Eventually it will happen.
Hi Bruce,
For me, FEEL is one of the things that I think could be the real barrier to business adoption, so I was wondering if you could further qualify ‘It is reasonably business-friendly and at the same time, quite powerful’? I firmly agree that a standardised way of expressing things is key – the graphical diagrams in DMN have nothing like the same power as those in BPMN – the actual logic, the stuff people care about, is in the tables and expressions. Maybe it’s from trying to learn FEEL from the spec (hopefully the book will really make it accessible) and maybe it’s because we are still at 1.x, but I do believe there will be challenges with the use of FEEL.
For me, the detail is in the definition of ‘business’ – making something business-friendly is a term that has been used an awful lot to underpin the purpose and benefits of DMN, both in the LinkedIn discussions and the spec. In addition, saying that something is business-friendly, doesn’t require programmers etc etc, is the way in which the sales people will make their money, otherwise no client will ever invest in the tooling or, ironically, the services and training proffered by consultants and tool vendors to support this supposedly easier way of doing things.
Is FEEL really ‘friendly enough’?. Friendly enough once people have got to grips with it, perhaps, but that immediately reduces the pool of people that will genuinely do decision modelling, and thus ‘business-friendly’ becomes something much more specific.
So do you see this as ‘friendly enough for business analysts’, or ‘friendly enough for all business users (irrespective of skillset)’, or something that has to be defined per client?
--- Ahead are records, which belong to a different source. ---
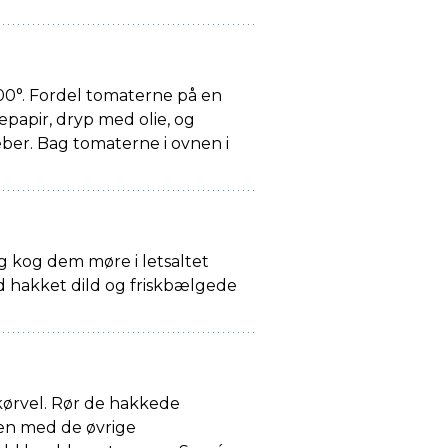
00°. Fordel tomaterne på en
apir, dryp med olie, og
ber. Bag tomaterne i ovnen i
g kog dem møre i letsaltet
 hakket dild og friskbælgede
kørvel. Rør de hakkede
n med de øvrige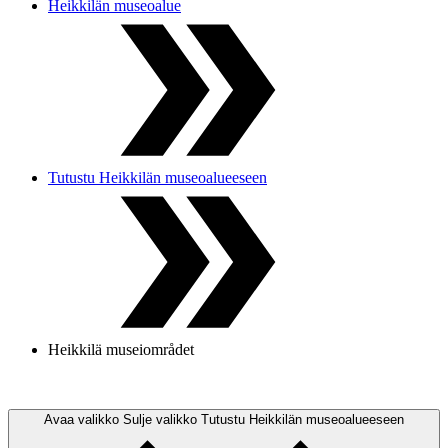
Heikkilän museoalue
Tutustu Heikkilän museoalueeseen
Heikkilä museiområdet
Avaa valikko
Sulje valikko
Tutustu Heikkilän museoalueeseen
The key risk, from my experience, is this: decision modelling is a skill (which is why there is training required and I genuinely hope yours develops into the excellent standards set by your BPMN training). But the upper echelons of management that I’ve seen so far have bought into decision modelling because of a misguided belief that ‘anyone can do it’. Not only does that entirely devalue it, it immediately creates an environment where bad practices develop from the off, the time and money is NOT invested in working out what is actually required to do it well and the whole thing unravels.
So bringing that back to the question of FEEL, I think there is also an element that tool vendors are not supporting it because it limits their initial offering – they’d have to understand it (your point about too much work) and they’d have to be able to sell it and without the former they can’t do the latter. But I suspect the former is down to the fact that there is a genuine question around whether it is genuinely ‘friendly enough’.
I welcome your thoughts
Nick
Nick, I can’t do justice to this in a comment thread. It needs a separate post, which I will do this week. Instead of saying FEEL reduces the pool of people that can do decision modeling, I would say that if a business person cannot use a particular expression or function, that reduces the richness of decision logic that person can model. In that case we’re limiting it to decision tables. If you just use decision tables for everything, then S-FEEL (the subset of FEEL used in decision tables) is as simple as anything else you might imagine. But table queries, iteration, data validation… they go beyond decision tables. So you need a language. The problem isn’t that other languages do those with simpler syntax. The syntax is just as “complicated” and it’s tool-specific.